Spencer (2021 | UK| 116 minutes | Pablo Larrain)
The title card calls Spencer a “haunted fable inspired by a true life tragedy”, but director Pablo Larraín films it like a straight-up psychological horror movie. It’s all low angles, alienating empty spaces, and a conspicuous number of dead pheasants. Set over the Christmas holiday with the Royals, the three-day span at Sandringham is bathed in perpetual fog, literal and mental, and there are ghosts all around.
We first meet Kristin Stewart in her command performance as Princess Diana oddly lost on the country roads surrounding both her own childhood home and the royal manor. Incongruously, she’s driving herself in her convertible Porsche to a dreaded uptight family gathering mired in staunch traditions. At this point, her marriage to Prince Charles is drawing its last gasps and the constant glare of the press and the palace minders have made shreds of her sanity.
Stewart’s portrayal of the princess is anything but subtle, but her ability to look phenomenal in clothing makes her the perfect muse for this fashion plate fantasia. She’s all crooked shoulders, indirect gazes, and twitchy mannerisms.
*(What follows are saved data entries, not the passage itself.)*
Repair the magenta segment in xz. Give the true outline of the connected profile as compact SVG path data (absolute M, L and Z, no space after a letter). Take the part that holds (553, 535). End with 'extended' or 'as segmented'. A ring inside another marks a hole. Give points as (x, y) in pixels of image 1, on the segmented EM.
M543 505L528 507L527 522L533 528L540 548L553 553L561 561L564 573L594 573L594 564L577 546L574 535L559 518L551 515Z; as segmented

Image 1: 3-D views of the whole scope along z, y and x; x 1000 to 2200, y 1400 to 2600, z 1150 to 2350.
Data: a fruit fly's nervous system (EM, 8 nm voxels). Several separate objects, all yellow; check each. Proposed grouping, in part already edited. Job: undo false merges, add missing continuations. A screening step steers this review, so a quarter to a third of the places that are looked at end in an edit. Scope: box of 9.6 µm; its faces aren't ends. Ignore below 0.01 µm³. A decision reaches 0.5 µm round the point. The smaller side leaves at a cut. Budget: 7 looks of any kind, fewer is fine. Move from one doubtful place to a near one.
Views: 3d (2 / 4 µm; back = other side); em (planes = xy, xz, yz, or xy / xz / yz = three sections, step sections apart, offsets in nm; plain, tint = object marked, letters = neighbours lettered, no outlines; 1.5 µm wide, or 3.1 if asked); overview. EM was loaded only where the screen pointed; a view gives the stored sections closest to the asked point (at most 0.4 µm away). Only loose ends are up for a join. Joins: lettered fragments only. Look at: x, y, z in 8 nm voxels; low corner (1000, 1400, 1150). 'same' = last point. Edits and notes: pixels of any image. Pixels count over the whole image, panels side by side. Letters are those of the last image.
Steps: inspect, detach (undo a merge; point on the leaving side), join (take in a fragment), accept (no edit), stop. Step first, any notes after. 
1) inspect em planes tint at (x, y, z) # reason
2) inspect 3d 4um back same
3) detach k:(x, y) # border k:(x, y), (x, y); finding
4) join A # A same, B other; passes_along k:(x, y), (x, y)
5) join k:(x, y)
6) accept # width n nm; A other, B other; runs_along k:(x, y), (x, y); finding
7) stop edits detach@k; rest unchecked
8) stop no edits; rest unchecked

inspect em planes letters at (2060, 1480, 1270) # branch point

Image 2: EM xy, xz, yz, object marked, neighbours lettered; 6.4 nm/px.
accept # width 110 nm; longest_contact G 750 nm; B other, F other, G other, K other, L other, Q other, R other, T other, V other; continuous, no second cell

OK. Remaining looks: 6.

Emphasizing Diana’s crippling bulimia, the film sets a simple soup course to Jonny Greenwood’s unnerving and oppressive jazz score and turns it into a nightmare of body horror and beautiful gowns sprawled across lavatory tiles. Elsewhere, drawing sharp contrasts, Larraín cuts to the team of dedicated chefs who prepare, with military precision, elaborate meals that they hope will please the princess. She regurgitates them tragically into toilet bowls with upsetting regularity.
Although Larraín’s sympathies are certainly with her, his depiction of Diana in crisis is not entirely sympathetic. She’s perpetually late to everything, both as inability to resist self-sabotage and as small acts of rebellion against the family’s oppressive attempts at control. She behaves oddly and increasingly resists family customs. You can see why the Windsors’ patience with this erratic publicly adored in-law has reached its limits.
Most of Diana’s complaints against the family are implied or occur offscreen; so she spends much of her screen time reactive and alone, further enhancing the unreliability of the narration as her breaks with reality intensify. Timothy Spall’s ghoulish Major Gregory, brought in to monitor her behavior, is always lurking. A beloved confidant/dresser played by Sally Hawkins is unceremoniously taken away from her, limiting any moments of healthy companionship. One of the few direct interactions comes in the form of an absolutely gutting conversation across a billiards table with Charles in which he coldly outlines the grim state of their relationship and their differing approaches to the life-draining responsibilities of modern royalty.
Stewart allows some light to return to her eyes during the rare moments that Diana spends with her sons, but even here she conveys a such sense of desperation to escape that it’s clear that her unspooling state is placing an heavy and undue burden on her beloved boys. As tensions peak, we see Diana tromping around the dewy grounds at night, exploring decaying mansions, seeing visions of Anne Boleyn, and weighing the value of her life through fashion montages. We all know there’s no happily ever after to this dark tale, but as it culminates with a declaration of love, a cheeky confrontation, a fantasy escape sequence, and what seems like a small imagined reclamation of agency, you can’t begrudge Larraín’s for trying to give her one.